--- What you need to do ---
Restate word for word the line containing "middle dip: (222, 402)" and all remaining lines of the entries below.

[Dataset entries]
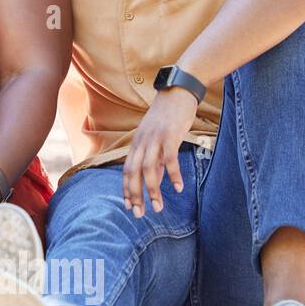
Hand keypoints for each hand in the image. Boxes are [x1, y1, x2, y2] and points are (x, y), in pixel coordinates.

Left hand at [123, 87, 196, 216]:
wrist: (177, 91)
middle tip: (139, 214)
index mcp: (137, 144)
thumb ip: (155, 159)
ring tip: (158, 207)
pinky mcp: (169, 135)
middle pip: (132, 172)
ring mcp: (155, 139)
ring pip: (148, 169)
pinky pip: (169, 159)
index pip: (126, 170)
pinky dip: (173, 175)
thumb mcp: (157, 138)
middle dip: (134, 195)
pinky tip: (179, 188)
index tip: (128, 206)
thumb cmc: (168, 117)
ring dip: (152, 191)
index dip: (126, 189)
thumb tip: (155, 182)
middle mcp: (142, 142)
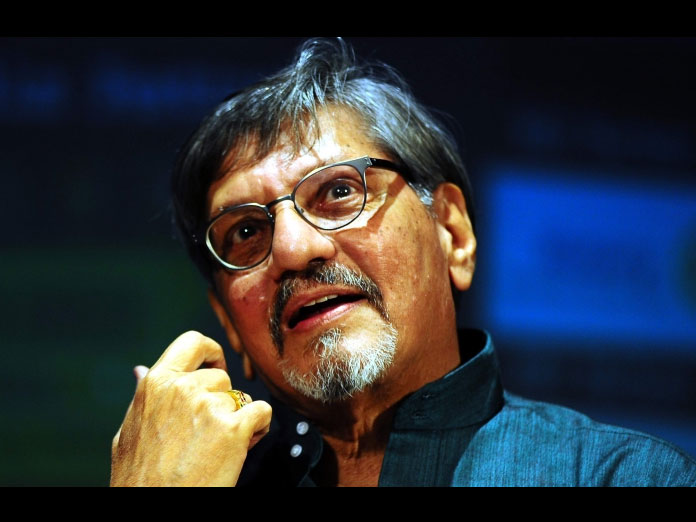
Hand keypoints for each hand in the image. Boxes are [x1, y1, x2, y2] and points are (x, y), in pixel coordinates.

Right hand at [110, 331, 271, 485]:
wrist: (155, 509)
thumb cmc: (141, 481)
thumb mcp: (129, 432)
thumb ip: (144, 397)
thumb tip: (141, 371)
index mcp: (156, 384)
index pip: (192, 342)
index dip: (210, 353)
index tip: (216, 368)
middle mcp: (182, 389)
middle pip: (222, 377)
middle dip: (222, 402)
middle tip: (209, 432)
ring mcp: (209, 406)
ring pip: (241, 398)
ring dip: (239, 419)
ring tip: (219, 447)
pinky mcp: (233, 428)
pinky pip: (262, 412)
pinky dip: (259, 429)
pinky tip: (241, 447)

--- Completed exercise ---
middle dip: (222, 402)
middle tip: (209, 432)
ring mcp: (209, 406)
ring pip: (241, 398)
ring dip: (239, 419)
ring tip: (219, 447)
pinky mcp: (233, 428)
pinky pip: (262, 412)
pinky dip: (259, 429)
pinky tip: (241, 447)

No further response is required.